In July, the lockdown predictably proved pointless. The virus made its way into the facility. 95% of the unit tested positive. Just reported stabbing pain and an inability to taste food, but they survived.
At this point, the phone calls basically stopped. I’d get letters sometimes with essays to post, sometimes not. In early August, Just was taken to the hole. There was an “investigation,” the prison said. One of their outside contacts, they were told, might have ties to antifa. I only got one letter while Just was in the hole; it was written in pencil because they don’t allow prisoners in solitary to have pens. When I read the letter, all I wanted to do was go to Georgia and give them a hug.
Just was briefly let out of the box in August. But by the last week of the month, they were back in. We think the prison is retaliating because Just spoke out about the fact the unit became a Petri dish. On Friday, Just will have been in the hole for 28 consecutive days. The United Nations says more than 15 days is torture. When I called the prison administration to express this concern, they told me that they don’t follow that. There are no limits to how long people can be held in solitary.
Essential medical treatment has been denied, letters are being censored. One day I got five letters sent back to me, the prison cited a “security risk.” The letters contained writing by other incarcerated people I know, people that were inspired to write by Just.
I can tell you that fear runs through me every day. I can tell you that I check my post office box each afternoon, hoping for a letter and that there has only been one since I’ve moved back here. I can tell you this is wrong. But you shouldn’t listen to me.
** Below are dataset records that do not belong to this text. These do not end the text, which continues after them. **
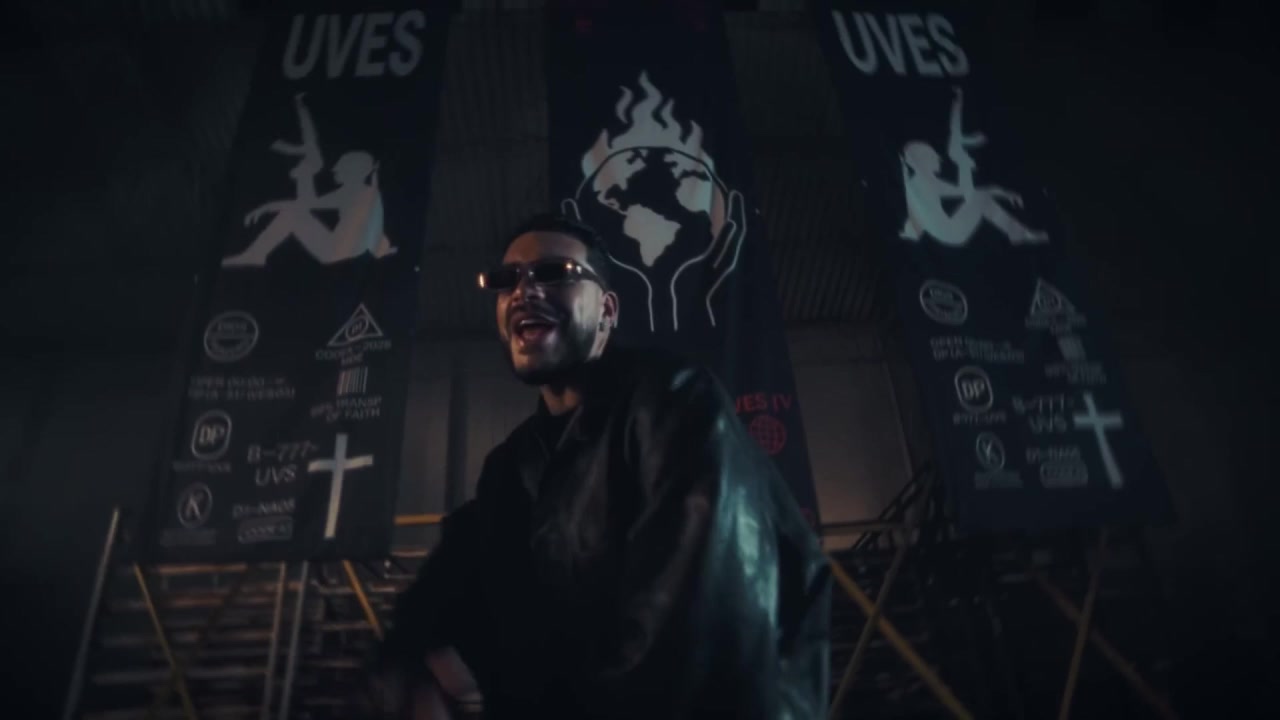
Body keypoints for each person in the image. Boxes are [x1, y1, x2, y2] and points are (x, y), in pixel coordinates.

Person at [372, 213, 831, 719]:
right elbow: (458, 581)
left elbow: (696, 634)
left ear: (607, 310)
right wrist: (407, 660)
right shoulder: (509, 468)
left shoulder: (674, 401)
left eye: (554, 272)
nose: (524, 290)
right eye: (507, 280)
This is a moment where the uprisings are calling us to imagine new social relations, new communities, new ways of being. People are calling for the end of the carceral state, the extinction of the prison industrial complex, the abolition of the police. People are calling for a revolution in this country.
All I want to say is listen. Listen to those who are on the other side of the wall. You can read what we’ve been publishing. You can listen to and read the work of jailhouse journalists like Mumia Abu-Jamal and Kevin Rashid Johnson. You can listen to your friends and relatives who have been locked up.
In Kenosha, Wisconsin, where the police shot Jacob Blake seven times in the back, the Department of Corrections was burned to the ground. Amidst the wreckage and debris one wall remained standing. Someone brave and beautiful used this as an opportunity to pose this same question in black spray paint: “Are you listening yet?”